William Dix, who died in 1898, wrote the words to “What Child Is This?”, which was set to the familiar English folk song, “Greensleeves,” and you know how that “What Child Is This?” ends – “so bring him incense, gold, myrrh, come peasant, king to own him, the kind of kings salvation brings, let loving hearts enthrone him.”  That’s worship; that’s worship.

Charles Wesley wrote 6,000 hymns.  Maybe the best, you heard played this morning: “Hark, the Herald Angels Sing.”  The last verse, “hail the heaven born prince of peace.  Hail the son of righteousness.”  That means worship.  “Light and life to all he brings, risen with healing in his wings.  Mild he lays his glory by” - that’s the Incarnation – “born that man no more may die, born to raise the sons of earth.  Born to give them second birth; hark, the herald angels sing, glory to the newborn king.” That’s worship.

One of my favorite poets of the nineteenth century is Christina Rossetti, who lived from 1830 to 1894.  Christina was the daughter of Italian immigrants.  A woman of great beauty it is said. Striking beauty.  A woman of immense poetic talent.  A devout Christian once engaged to a Roman Catholic who promised to convert.  When he had second thoughts, she broke the engagement and remained single all her life.  Through that life, she wrote some of the most magnificent poetry.  All of it a tribute to Christ.  She wrote this poem, and it was set to music twelve years after her death. 

“In the bleak mid-winter, frosty wind made moan.  Earth stood hard as iron, water like a stone.  Snow had fallen snow on snow.  Snow on snow in the bleak midwinter long ago.  Our God, heaven cannot hold him. Nor earth sustain; heaven and earth shall flee away when he comes to reign.  In the bleak midwinter, a stable place sufficed the Lord God all mighty Jesus Christ.  Angels and archangels may have gathered there, cherubim and seraphim thronged the air, but his mother only in her maiden bliss worshiped the beloved with a kiss.”

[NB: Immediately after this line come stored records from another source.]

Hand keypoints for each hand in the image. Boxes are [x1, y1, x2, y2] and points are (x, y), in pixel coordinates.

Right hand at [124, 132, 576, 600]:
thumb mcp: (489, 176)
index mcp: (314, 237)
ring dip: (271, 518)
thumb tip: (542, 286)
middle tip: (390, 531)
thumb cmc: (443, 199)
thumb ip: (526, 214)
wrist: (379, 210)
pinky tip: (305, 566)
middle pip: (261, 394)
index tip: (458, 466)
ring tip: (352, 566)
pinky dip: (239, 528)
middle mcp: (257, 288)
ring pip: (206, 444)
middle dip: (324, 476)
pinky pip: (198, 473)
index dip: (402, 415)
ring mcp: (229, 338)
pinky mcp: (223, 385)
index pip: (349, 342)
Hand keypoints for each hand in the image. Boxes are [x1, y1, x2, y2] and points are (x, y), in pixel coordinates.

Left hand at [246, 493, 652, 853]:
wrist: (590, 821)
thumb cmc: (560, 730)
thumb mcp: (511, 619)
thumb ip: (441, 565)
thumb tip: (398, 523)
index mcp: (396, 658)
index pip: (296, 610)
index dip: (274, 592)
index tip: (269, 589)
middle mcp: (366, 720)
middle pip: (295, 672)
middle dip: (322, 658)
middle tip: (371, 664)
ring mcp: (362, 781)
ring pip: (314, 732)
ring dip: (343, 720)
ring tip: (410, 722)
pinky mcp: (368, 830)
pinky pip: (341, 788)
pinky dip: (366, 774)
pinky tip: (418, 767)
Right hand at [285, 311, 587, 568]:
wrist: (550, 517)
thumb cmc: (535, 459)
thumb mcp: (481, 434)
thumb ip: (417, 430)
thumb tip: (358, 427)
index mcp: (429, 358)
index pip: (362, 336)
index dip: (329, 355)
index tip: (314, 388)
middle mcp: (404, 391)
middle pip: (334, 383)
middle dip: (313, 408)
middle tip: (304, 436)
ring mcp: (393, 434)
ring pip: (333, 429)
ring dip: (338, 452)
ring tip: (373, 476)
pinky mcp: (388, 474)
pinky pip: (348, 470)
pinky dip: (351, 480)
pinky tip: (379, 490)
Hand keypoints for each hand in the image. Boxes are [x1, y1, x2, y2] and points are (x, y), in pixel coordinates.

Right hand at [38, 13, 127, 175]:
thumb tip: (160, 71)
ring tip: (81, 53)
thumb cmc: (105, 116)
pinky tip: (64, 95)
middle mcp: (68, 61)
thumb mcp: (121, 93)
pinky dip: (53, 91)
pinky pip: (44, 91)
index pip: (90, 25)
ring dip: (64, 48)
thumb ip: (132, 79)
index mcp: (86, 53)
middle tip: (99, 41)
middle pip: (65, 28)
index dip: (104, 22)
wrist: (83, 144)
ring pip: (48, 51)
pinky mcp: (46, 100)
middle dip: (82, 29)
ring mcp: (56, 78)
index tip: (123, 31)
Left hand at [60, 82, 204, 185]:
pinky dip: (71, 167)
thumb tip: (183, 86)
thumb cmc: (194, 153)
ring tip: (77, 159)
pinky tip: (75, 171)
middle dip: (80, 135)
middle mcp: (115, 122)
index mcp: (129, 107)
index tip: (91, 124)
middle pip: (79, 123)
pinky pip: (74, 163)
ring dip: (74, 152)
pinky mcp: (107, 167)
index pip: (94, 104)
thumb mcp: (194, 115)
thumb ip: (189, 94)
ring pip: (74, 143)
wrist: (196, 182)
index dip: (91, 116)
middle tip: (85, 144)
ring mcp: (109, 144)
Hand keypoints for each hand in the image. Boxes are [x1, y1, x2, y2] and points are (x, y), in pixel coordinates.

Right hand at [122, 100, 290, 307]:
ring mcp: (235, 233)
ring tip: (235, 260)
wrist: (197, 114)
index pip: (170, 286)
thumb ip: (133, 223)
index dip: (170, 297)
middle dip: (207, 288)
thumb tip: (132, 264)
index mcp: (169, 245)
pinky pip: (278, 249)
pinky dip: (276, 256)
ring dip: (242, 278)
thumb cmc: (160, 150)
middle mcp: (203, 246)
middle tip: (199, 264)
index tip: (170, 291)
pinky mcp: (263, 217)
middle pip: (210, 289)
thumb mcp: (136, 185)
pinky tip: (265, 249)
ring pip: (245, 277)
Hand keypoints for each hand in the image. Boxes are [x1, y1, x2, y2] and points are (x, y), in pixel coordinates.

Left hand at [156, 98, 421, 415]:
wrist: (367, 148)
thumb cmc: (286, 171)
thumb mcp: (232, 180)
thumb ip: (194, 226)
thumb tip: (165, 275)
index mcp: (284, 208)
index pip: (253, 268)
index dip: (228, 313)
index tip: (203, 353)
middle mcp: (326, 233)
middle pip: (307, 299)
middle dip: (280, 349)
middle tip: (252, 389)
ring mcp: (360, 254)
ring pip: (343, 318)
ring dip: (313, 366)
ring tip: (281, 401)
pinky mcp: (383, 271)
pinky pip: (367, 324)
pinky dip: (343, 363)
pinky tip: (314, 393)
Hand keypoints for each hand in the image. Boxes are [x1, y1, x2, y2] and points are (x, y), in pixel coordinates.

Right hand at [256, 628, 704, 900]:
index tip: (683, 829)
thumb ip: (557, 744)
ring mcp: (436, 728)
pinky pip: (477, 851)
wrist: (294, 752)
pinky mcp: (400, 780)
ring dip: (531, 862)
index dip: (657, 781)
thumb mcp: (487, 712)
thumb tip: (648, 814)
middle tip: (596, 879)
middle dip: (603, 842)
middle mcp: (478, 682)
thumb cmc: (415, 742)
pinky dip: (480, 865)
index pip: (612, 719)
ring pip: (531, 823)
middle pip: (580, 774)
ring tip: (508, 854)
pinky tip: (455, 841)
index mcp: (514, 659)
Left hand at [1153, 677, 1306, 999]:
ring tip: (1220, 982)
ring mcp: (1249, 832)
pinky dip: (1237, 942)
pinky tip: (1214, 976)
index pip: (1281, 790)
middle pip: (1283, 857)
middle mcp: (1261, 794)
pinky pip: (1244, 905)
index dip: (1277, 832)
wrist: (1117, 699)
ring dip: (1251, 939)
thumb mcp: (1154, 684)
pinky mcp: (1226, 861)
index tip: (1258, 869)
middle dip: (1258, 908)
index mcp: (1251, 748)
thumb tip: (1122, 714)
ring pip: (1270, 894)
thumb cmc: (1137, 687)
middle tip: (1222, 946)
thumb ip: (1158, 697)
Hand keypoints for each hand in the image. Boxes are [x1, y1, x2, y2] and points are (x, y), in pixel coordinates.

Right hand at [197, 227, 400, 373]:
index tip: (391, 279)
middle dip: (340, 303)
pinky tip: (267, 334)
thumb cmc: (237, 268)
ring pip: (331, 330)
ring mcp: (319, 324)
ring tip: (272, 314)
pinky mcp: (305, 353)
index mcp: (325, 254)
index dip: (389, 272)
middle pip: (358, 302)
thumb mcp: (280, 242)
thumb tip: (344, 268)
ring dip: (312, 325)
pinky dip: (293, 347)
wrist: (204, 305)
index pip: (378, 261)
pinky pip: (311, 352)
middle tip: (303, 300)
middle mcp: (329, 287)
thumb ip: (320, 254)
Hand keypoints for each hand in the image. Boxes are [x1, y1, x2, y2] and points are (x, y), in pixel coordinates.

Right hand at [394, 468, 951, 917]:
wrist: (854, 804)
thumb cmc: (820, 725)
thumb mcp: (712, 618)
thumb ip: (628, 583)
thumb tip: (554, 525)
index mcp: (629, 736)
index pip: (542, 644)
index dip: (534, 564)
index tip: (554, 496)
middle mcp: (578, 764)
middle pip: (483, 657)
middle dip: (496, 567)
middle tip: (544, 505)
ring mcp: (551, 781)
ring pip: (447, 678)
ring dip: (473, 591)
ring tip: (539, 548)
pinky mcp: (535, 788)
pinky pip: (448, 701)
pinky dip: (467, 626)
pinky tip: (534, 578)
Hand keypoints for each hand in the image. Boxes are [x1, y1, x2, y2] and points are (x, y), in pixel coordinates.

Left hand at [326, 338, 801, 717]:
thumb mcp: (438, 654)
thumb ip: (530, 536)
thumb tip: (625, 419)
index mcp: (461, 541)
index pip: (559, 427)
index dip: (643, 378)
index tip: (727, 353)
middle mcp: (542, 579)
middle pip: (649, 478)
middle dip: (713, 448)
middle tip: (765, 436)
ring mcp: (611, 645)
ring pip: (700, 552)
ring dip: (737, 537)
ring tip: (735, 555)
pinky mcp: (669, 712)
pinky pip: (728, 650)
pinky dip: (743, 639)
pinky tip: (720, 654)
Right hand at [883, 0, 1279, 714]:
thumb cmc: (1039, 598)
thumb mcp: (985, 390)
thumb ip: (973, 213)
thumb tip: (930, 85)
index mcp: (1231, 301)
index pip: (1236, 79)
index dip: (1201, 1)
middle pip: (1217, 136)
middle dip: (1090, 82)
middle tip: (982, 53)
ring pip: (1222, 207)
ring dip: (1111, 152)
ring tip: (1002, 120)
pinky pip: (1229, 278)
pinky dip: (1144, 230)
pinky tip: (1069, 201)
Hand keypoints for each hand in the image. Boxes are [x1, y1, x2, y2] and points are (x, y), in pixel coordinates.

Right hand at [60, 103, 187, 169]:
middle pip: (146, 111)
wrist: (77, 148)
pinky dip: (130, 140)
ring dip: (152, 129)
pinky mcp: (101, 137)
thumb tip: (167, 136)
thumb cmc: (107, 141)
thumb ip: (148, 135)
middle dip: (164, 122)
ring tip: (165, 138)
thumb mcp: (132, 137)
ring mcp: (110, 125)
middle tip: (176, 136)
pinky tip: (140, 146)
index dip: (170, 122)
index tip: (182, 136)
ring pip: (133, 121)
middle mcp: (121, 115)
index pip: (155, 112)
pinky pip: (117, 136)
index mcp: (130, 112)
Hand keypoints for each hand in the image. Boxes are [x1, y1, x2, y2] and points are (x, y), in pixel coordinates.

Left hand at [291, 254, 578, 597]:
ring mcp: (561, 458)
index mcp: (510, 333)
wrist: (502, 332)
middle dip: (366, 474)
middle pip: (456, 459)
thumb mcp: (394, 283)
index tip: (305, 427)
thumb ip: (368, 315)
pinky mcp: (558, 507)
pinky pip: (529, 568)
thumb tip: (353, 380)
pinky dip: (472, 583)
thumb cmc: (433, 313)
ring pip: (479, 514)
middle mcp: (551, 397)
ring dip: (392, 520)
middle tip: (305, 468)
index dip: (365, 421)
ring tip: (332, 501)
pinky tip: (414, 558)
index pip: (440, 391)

Then she ends with this great, great stanza: “What can I give him, poor as I am, if were a shepherd I would give him a lamb.  If I were a wiseman, I would do my part.  But what can I give him?  Give my heart.”  That’s worship.  And maybe it was John Francis Wade, who died in 1786, who summed it all up in the simple words, “Oh come, let us adore him.  Oh come, let us adore him.  Oh come, let us adore him, Christ the Lord.”

Father, we thank You for this marvelous reminder of the focus of life, which is worship.  May it come from deep within us, directed toward You, our saving God.  For what You have done for us, what You have done for generation after generation of saved sinners.  And the way in which You have kept every promise to Your people.  We rejoice.  And our rejoice finds its focus in this great historic moment when You came into the world as a baby - thank You.  We praise You.  We offer You our heart worship.  In Your Son’s name, amen.